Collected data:

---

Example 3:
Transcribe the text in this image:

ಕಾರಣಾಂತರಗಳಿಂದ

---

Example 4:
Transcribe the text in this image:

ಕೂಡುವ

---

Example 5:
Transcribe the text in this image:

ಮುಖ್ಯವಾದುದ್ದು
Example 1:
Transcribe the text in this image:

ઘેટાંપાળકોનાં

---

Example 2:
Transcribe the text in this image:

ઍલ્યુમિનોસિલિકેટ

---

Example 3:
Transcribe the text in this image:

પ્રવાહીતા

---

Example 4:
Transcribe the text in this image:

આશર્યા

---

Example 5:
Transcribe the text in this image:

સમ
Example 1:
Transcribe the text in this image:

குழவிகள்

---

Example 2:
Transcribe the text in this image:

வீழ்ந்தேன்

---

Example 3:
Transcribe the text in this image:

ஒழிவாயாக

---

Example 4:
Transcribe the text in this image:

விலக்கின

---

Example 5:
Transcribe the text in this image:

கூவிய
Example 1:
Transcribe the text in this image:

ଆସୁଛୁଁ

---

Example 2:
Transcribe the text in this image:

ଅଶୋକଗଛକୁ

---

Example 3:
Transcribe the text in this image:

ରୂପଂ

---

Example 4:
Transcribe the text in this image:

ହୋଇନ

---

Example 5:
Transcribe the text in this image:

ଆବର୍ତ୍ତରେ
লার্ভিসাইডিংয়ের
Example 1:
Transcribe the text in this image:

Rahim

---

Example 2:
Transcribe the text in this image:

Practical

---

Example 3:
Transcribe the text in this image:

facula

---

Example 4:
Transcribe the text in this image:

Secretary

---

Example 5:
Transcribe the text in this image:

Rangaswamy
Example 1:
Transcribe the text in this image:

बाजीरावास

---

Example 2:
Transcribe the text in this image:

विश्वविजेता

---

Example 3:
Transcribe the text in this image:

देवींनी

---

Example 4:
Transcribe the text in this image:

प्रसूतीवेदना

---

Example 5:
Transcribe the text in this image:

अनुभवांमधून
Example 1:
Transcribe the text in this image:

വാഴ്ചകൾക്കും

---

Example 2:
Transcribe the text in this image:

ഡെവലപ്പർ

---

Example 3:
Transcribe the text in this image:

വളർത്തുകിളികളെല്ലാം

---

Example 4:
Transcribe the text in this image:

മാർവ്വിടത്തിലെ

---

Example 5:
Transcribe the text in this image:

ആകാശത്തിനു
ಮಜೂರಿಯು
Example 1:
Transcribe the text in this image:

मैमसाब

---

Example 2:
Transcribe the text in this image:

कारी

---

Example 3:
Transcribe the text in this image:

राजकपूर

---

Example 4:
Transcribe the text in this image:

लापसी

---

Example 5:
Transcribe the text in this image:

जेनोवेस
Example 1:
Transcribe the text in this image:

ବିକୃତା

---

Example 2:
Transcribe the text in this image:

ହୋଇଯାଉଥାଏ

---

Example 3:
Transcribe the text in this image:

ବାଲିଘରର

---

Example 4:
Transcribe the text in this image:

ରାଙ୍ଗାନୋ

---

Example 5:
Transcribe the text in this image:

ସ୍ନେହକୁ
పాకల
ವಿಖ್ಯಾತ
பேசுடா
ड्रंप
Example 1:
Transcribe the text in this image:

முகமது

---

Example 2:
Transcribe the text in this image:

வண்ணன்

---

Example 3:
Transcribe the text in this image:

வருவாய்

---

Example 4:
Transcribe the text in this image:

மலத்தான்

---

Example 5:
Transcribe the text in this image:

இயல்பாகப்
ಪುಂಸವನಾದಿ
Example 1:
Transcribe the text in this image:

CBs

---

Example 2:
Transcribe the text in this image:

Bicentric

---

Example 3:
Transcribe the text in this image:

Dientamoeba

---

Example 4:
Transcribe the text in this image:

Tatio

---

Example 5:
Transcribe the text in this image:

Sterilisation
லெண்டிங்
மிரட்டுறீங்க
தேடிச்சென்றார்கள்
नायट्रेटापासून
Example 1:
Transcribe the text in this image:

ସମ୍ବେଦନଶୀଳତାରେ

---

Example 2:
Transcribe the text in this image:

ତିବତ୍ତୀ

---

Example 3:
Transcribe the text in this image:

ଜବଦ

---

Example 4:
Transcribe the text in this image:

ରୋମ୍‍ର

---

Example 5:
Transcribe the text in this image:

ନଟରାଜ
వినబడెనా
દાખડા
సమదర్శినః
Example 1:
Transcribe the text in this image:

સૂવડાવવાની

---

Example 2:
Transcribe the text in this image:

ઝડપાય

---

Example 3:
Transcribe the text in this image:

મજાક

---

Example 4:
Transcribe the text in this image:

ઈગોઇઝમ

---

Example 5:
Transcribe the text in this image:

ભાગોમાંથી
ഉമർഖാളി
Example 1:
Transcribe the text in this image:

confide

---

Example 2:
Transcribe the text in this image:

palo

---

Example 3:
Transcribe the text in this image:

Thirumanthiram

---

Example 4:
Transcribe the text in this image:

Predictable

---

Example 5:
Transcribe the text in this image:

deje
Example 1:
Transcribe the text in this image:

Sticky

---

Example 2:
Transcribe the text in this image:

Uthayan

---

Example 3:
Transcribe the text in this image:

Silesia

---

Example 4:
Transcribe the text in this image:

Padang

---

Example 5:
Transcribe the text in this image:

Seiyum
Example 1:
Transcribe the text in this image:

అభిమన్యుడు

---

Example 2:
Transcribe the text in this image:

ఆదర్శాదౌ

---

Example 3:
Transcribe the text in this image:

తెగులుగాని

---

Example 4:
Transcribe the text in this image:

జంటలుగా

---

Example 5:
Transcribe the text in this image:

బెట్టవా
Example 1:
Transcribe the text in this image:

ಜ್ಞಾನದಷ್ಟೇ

▶ [What you should do]: Retype the entries. Every line must match exactly.

▶ [Expected answer]:
---

Example 3:
Transcribe the text in this image:

ಕಾರಣಾಂತರಗಳಿಂದ

---

Example 4:
Transcribe the text in this image:

ಕೂಡುವ

---

Example 5:
Transcribe the text in this image:

ಮುಖ್ಯವಾದುದ್ದು
Example 1:
Transcribe the text in this image:

ઘેટાંપાળકોનાં

---

Example 2:
Transcribe the text in this image:

ઍલ્યુમિનોસિલિકેટ

---

Example 3:
Transcribe the text in this image:

પ્રવાહીતા

---

Example 4:
Transcribe the text in this image:

આશર્યા

---

Example 5:
Transcribe the text in this image:

સમ
Example 1:
Transcribe the text in this image:

குழவிகள்

---

Example 2:
Transcribe the text in this image:

வீழ்ந்தேன்

---

Example 3:
Transcribe the text in this image:

ஒழிவாயாக

---

Example 4:
Transcribe the text in this image:

விலக்கின

---

Example 5:
Transcribe the text in this image:

கூவிய
Example 1:
Transcribe the text in this image:

ଆସୁଛୁଁ

---

Example 2:
Transcribe the text in this image:

ଅଶୋକଗଛକୁ

---

Example 3:
Transcribe the text in this image:

ରୂପଂ

---

Example 4:
Transcribe the text in this image:

ହୋଇନ

---

Example 5:
Transcribe the text in this image:

ଆବର୍ତ୍ତରେ
লার্ভিসাইডিংয়ের
Example 1:
Transcribe the text in this image:

Rahim

---

Example 2:
Transcribe the text in this image:

Practical

---

Example 3:
Transcribe the text in this image:

facula

---

Example 4:
Transcribe the text in this image:

Secretary

---

Example 5:
Transcribe the text in this image:

Rangaswamy
Example 1:
Transcribe the text in this image:

बाजीरावास

---

Example 2:
Transcribe the text in this image:

विश्वविजेता

---

Example 3:
Transcribe the text in this image:

देवींनी

---

Example 4:
Transcribe the text in this image:

प्रसूतीवेदना

---

Example 5:
Transcribe the text in this image:

अनुभवांमधून
Example 1:
Transcribe the text in this image:

വാഴ്ചകൾക്കും

---

Example 2:
Transcribe the text in this image:

ഡെവലപ്പർ

---

Example 3:
Transcribe the text in this image:

വളർത്തുകിളികളെല്ലാം

---

Example 4:
Transcribe the text in this image:

മാർവ്വിടത്തിലെ

---

Example 5:
Transcribe the text in this image:

ആകാശത്തിനു
ಮಜೂರಿಯು
Example 1:
Transcribe the text in this image:

मैमसाब

---

Example 2:
Transcribe the text in this image:

कारी

---

Example 3:
Transcribe the text in this image:

राजकपूर

---

Example 4:
Transcribe the text in this image:

लापसी

---

Example 5:
Transcribe the text in this image:

जेनोवेस
Example 1:
Transcribe the text in this image:

ବିକୃତା

---

Example 2:
Transcribe the text in this image:

ହୋଇଯାଉଥାଏ

---

Example 3:
Transcribe the text in this image:

ବାଲିଘରର

---

Example 4:
Transcribe the text in this image:

ରାଙ୍ଗାନୋ

---

Example 5:
Transcribe the text in this image:

ସ୍ନେହକୁ
పాకల
ವಿಖ್ಯಾತ
பேசுடா
ड्रंप
Example 1:
Transcribe the text in this image:

முகமது

---

Example 2:
Transcribe the text in this image:

வண்ணன்

---

Example 3:
Transcribe the text in this image:

வருவாய்

---

Example 4:
Transcribe the text in this image:

மலத்தான்

---

Example 5:
Transcribe the text in this image:

இயல்பாகப்
ಪುಂಸವನಾದಿ
Example 1:
Transcribe the text in this image:

CBs

---

Example 2:
Transcribe the text in this image:

Bicentric

---

Example 3:
Transcribe the text in this image:

Dientamoeba

---

Example 4:
Transcribe the text in this image:

Tatio

---

Example 5:
Transcribe the text in this image:

Sterilisation
லெண்டிங்
மிரட்டுறீங்க
தேடிச்சென்றார்கள்
नायट्रेटापासून
Example 1:
Transcribe the text in this image:

ସମ୍ବେଦନଶୀଳତାରେ

---

Example 2:
Transcribe the text in this image:

ତିବତ୍ତୀ

---

Example 3:
Transcribe the text in this image:

ଜବଦ

---

Example 4:
Transcribe the text in this image:

ରୋମ୍‍ର

---

Example 5:
Transcribe the text in this image:

ନଟରାଜ
వినబడెనా
દાખડા
సమదర్శినః
Example 1:
Transcribe the text in this image:

સૂવડાવવાની

---

Example 2:
Transcribe the text in this image:

ઝડપાય

---

Example 3:
Transcribe the text in this image:

મજાક

---

Example 4:
Transcribe the text in this image:

ઈગોઇઝમ

---

Example 5:
Transcribe the text in this image:

ભાગોમાંથી
ഉമർഖാളി
Example 1:
Transcribe the text in this image:

confide

---

Example 2:
Transcribe the text in this image:

palo

---

Example 3:
Transcribe the text in this image:

Thirumanthiram

---

Example 4:
Transcribe the text in this image:

Predictable

---

Example 5:
Transcribe the text in this image:

deje
Example 1:
Transcribe the text in this image:

Sticky

---

Example 2:
Transcribe the text in this image:

Uthayan

---

Example 3:
Transcribe the text in this image:

Silesia

---

Example 4:
Transcribe the text in this image:

Padang

---

Example 5:
Transcribe the text in this image:

Seiyum
Example 1:
Transcribe the text in this image:

అభిమన్యుడు

---

Example 2:
Transcribe the text in this image:

ఆదర్శాదౌ

---

Example 3:
Transcribe the text in this image:

తెగులుగాని

---

Example 4:
Transcribe the text in this image:

జంటలుగా

---

Example 5:
Transcribe the text in this image:

బెట్టవా
Example 1:
Transcribe the text in this image:

ಜ್ಞಾನದಷ್ಟೇ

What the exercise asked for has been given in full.